---------- Supplied text

Premium
TREM2 is required for microglial instruction of astrocytic synaptic engulfment in neurodevelopment
Author(s) -
Jay Taylor R.,
Saucken Victoria E.,
Muñoz Braulio,
Codocedo Juan F.,
Atwood Brady K.,
Lamb Bruce T.,
Landreth Gary E.
Publication year - 2019
Publication title -
glia
Language(s) - English
Resource type - Journals
SCImago Journal Rank - 2.954
H-Index - 164
eISSN - 1098-1136
pISSN - 0894-1491
DOI - 10.1002/glia.23664
Subject(s) - trem2 , microglia , synaptic pruning , neuroscience , synapse , biology , cx3cr1 , receptor , immunology , inflammation , chemokine receptor , chemokine , biochemistry
Variants in the microglial receptor TREM2 confer risk for multiple neurodegenerative diseases. However, it remains unknown how this receptor functions on microglia to modulate these diverse neuropathologies. To understand the role of TREM2 on microglia more generally, we investigated changes in microglial function in Trem2 −/− mice. We found that loss of TREM2 impairs normal neurodevelopment, resulting in reduced synapse number across the cortex and hippocampus in 1‐month‐old mice. This reduction in synapse number was not due directly to alterations in interactions between microglia and synapses. Rather, TREM2 was required for microglia to limit synaptic engulfment by astrocytes during development. While these changes were largely normalized later in adulthood, high fat diet administration was sufficient to reinitiate TREM2‐dependent modulation of synapse loss. Together, this identifies a novel role for microglia in instructing synaptic pruning by astrocytes to broadly regulate appropriate synaptic refinement, and suggests novel candidate mechanisms for how TREM2 and microglia could influence synaptic loss in brain injury and disease.

--------------------

*Assignment*:
In the TREM2 article, at what age did Trem2 −/− mice show reduced synapse number across the cortex and hippocampus?

---------- Provided material

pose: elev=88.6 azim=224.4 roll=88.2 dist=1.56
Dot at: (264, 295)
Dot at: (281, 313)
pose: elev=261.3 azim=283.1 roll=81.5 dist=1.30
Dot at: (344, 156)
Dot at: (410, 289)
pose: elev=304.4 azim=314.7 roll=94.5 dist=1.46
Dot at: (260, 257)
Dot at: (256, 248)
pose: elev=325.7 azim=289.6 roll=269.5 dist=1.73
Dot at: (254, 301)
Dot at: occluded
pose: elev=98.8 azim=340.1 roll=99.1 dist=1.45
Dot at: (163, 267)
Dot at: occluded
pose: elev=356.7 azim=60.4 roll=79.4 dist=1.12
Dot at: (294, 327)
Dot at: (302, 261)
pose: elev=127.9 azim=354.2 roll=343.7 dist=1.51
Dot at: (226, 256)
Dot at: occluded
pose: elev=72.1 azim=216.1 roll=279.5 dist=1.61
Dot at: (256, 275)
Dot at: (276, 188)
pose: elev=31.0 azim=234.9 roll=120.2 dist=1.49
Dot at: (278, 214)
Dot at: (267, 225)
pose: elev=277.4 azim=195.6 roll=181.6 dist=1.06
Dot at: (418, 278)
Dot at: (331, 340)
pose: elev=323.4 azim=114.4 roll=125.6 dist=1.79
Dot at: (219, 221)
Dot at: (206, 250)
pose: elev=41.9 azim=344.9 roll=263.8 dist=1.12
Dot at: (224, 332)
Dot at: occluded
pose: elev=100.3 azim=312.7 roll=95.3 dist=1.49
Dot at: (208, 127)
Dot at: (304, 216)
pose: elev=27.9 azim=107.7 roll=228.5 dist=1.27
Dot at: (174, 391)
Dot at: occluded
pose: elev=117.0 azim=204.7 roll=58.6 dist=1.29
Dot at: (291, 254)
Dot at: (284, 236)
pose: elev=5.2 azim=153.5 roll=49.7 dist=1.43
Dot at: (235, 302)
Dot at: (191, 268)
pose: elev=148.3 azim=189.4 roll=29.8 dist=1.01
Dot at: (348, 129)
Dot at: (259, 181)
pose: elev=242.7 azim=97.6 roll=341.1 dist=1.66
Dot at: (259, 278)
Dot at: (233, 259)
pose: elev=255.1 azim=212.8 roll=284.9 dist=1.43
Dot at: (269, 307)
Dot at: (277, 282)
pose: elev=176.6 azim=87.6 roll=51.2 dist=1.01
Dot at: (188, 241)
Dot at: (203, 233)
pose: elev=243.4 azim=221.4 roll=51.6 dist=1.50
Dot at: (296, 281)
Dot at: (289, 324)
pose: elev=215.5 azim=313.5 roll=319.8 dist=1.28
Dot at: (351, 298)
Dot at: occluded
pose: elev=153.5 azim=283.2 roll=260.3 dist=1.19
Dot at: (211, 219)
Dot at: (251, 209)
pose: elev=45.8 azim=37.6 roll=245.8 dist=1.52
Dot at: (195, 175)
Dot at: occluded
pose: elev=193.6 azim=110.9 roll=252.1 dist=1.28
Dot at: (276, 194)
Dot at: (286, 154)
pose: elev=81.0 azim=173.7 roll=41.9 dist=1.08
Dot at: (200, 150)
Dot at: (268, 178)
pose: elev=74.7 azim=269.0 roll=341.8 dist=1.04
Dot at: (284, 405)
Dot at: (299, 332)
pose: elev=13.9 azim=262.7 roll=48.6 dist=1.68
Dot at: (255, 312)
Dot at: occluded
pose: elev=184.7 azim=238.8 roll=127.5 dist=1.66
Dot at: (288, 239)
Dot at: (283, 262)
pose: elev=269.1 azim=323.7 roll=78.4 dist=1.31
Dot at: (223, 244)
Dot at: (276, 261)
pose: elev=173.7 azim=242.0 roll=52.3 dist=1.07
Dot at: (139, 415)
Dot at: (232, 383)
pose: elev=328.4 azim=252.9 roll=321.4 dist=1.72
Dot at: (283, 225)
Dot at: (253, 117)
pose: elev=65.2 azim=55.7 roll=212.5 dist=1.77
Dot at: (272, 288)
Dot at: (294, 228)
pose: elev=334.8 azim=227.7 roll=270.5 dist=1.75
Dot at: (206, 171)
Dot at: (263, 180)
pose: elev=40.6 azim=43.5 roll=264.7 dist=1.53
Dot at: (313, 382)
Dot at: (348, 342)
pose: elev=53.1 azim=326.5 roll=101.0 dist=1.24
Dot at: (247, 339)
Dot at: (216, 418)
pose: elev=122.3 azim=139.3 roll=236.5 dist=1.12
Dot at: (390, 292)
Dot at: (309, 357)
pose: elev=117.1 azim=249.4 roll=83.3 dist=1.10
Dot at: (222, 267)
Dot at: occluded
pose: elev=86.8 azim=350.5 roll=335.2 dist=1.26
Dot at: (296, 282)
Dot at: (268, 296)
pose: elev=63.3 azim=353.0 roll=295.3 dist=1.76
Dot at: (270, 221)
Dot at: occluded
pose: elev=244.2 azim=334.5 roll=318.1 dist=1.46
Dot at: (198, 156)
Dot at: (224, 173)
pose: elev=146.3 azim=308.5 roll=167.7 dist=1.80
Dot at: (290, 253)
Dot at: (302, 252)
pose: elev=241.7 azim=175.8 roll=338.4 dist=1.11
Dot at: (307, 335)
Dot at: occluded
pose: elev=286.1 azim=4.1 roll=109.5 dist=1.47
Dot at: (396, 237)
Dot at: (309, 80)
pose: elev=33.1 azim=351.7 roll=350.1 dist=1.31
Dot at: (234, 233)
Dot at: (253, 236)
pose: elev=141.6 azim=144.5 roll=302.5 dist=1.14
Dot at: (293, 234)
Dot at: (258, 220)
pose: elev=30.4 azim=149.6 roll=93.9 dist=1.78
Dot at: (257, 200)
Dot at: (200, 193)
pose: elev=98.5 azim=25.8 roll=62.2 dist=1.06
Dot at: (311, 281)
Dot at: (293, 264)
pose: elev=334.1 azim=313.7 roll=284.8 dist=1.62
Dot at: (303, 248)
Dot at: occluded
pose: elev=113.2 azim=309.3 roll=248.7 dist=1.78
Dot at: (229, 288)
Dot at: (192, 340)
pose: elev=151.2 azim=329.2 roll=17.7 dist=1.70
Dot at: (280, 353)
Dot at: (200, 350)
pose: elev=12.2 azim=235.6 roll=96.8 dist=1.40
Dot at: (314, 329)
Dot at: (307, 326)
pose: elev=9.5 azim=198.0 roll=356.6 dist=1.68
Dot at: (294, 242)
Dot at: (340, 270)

--------------------

*Solution to this task*:
At 1 month old.